Singer walked through the scattered odorous parts of town where the Negroes crowded together. There was more gaiety and violence here. Often the fine, sharp smell of gin lingered in the alleys. Warm, sleepy firelight colored the windows.

Meetings were held in the churches almost every night.

Comfortable little houses set off in plots of brown grass--Singer walked in these parts also. Here the children were huskier and more friendly to strangers. He roamed through the neighborhoods of the rich. There were houses, very grand and old, with white columns and intricate fences of wrought iron.

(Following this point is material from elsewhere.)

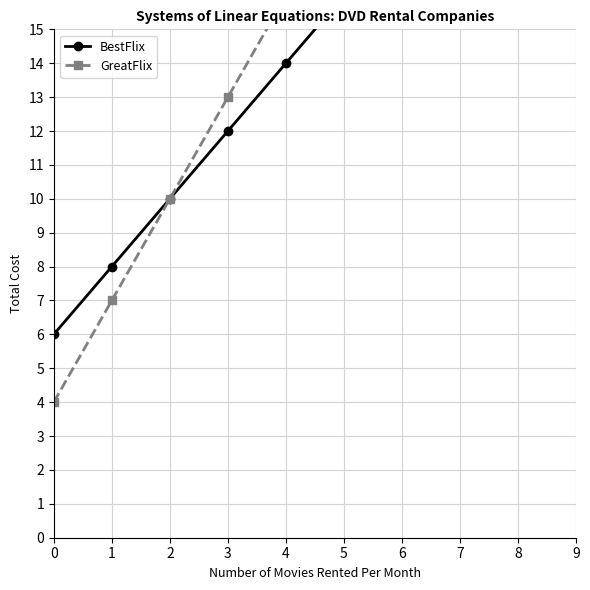

At which label is BestFlix closest to 11?

2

He walked past the big brick houses where automobiles honked in the driveways and where the plumes of smoke rolled lavishly from chimneys. And out to the very edges of the roads that led from the town to general stores where fanners came on Saturday nights and sat around the stove. He wandered often about the four main business blocks that were brightly lighted and then through the black, deserted alleys behind. There was no part of the town that Singer did not know. He watched the yellow squares of light reflect from a thousand windows. The winter nights were beautiful. The sky was a cold azure and the stars were very bright Often it happened now that he would be spoken to and stopped during these walks. All kinds of people became acquainted with him. If the person who spoke to him was a stranger, Singer presented his card so that his silence would be understood. He came to be known through all the town. He walked with his shoulders very straight and kept his hands always stuffed down into his pockets. His gray eyes seemed to take in everything around him, and in his face there was still the look of peace that is seen most often in those who are very wise or very sorrowful. He was always glad to stop with anyone wishing his company. For after all he was only walking and going nowhere.

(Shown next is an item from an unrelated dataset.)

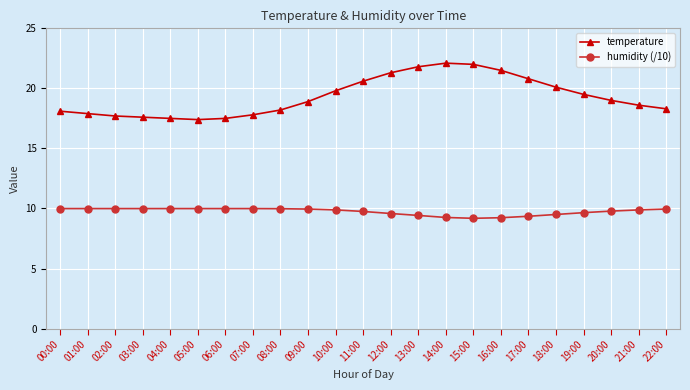

What value does the humidity (/10) series have at 02:00?

10.0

Now it came about that various rumors started in the town concerning the mute. In the years before with Antonapoulos they had walked back and forth to work, but except for this they were always alone together in their rooms. No one had bothered about them then--and if they were observed it was the big Greek on whom attention was focused. The Singer of those years was forgotten.

So the rumors about the mute were rich and varied. The Jews said that he was a Jew. The merchants along the main street claimed he received a large legacy and was a very rich man. It was whispered in one browbeaten textile union that the mute was an organizer for the C.I.O. A lone Turk who had roamed into the town years ago and who languished with his family behind the little store where they sold linens claimed passionately to his wife that the mute was Turkish. He said that when he spoke his language the mute understood. And as he claimed this his voice grew warm and he forgot to squabble with his children and he was full of plans and activity. One old man from the country said that the mute had come from somewhere near his home and that the mute’s father had the finest tobacco crop in all the country. All these things were said about him.